From these personal experiences, he rises to the universal state of seeing God everywhere. “He showers, as rain on the cloud-clad mountains. He is the significance of all arts and yet becomes one with the soul enjoying the arts, at the same time feeling sympathy for it. He stands as day and night—(as the time frame of art). He is the organs of senses—(the instruments of enjoyment). He is the ear that listens through, the sound to its significance and joy; He is the tongue experiencing the taste. He is the eye that sees, (He is the objects creating the impressions in artists’ mind which gives expression to them as art). He is the roaring sea and the mountain” (3).

“He is the greatest. He weeds out our pains. He is the Vedas. He is the light for all the living beings of this world, though He is impossible to approach to those who do not think of Him with loving contemplation. He is so easy of reach to me, His slave” (7). “He is the flower of my crown; He, after accepting me as His servant under a promise to save, has gone away and hidden Himself. He is the day-light and darkness. He is the honey, springing up in the minds of those contemplating on Him; He is the sugar candy, the strained juice of sugar cane” (10). “He is the basis of all, fit to be described as the one great city for all the people of the world. He is the real category, the Absolute in communion with everything” (11).


This greatness of God’s love intensifies his feeling of his unworthiness. He cries, “I nourish and increase my flesh alone. I cannot cross the miseries—inflicting me as a result of the hankerings of many days. Nor, do I see a way out. Alas! I cannot (out of pity) throw anything into the hands of those who beg with sunken eyes” (9). This self-condemnation is more for the sake of others, in whose position he places himself and weeps thus bitterly for all. He speaks of these indifferent people. “God’s followers worship Him losing themselves in Him and doing nothing of their own but standing in His presence. (Such is their self-surrender). These get the rulership of the Heavens. (Is there any reference to the death of Rajasimha?) To tRs ears of the people of this world this news reaches. And yet they do not worship Him every day with flowers. Nor do they realize the truth of his saving us. Having heard this, I labour hard to the point of prostration. Thinking that He will be the help and prop to all our relations (the human community) I call upon many of them to become His servants” (8).

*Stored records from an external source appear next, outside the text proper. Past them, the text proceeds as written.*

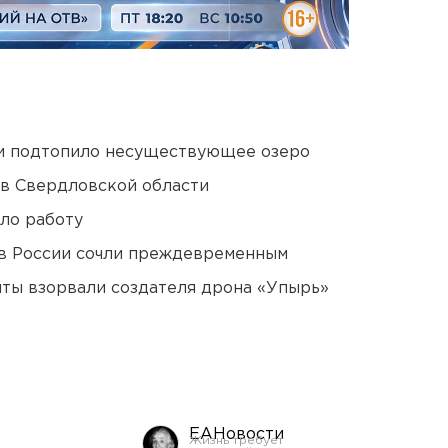
ти подтопило несуществующее озеро
 в Свердловской области
ло работу
в России сочли преждевременным
ты взорвали создателя дрона «Упырь»
ЕАНовости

He reasons out on the basis of the ephemeral nature of this world and appeals to our reason:

“People die. In the presence of their corpse, some congregate and laugh at the life of the dead. Before that happens to us, should we not escape this calamity? Have we not for helping us, therefore our faculties of ‘cintai’ (cittam—recollections), ‘manom’ (desire to know) and ‘mati’ (decision) already established in us (and not only ahankaram or ego)? Have we not the results of fate to help us? If there is yogic attachment to Him, if there is clarity of mind, if there is firmness coming out of faith and certainty, if there is such a thing a returning from old ways (and therefore hope of conversion), if there is next birth (when one is sure to get his divine desires fulfilled if not in this birth), if there is that deceit (of nature) leading its invasion on our life (therefore, egging us on to activity before death comes) can one forget the father of Arur, for, we are blessed with knowledge (to open our eyes) and there is life yet in our body (to be saved)?” (4).

“The five senses gradually make me view this body of holes as the reality of worth and significance and as wealth, relations and enjoyment and He, the Providence or Law, prevents all their activities occurring in me. He is the munificent patron (Vallal). Ever, day after day, the eternals worship and praise Him as their sole help and prop” (6).


Our poet is proud of his name Arurar, the beautiful name of the father; but he is humble enough to praise himself as His servant the slave of a dog. He is however sure that those who become experts of the message of his, will be residents of the eternal world—for, that has been his experience whilst singing this hymn (11).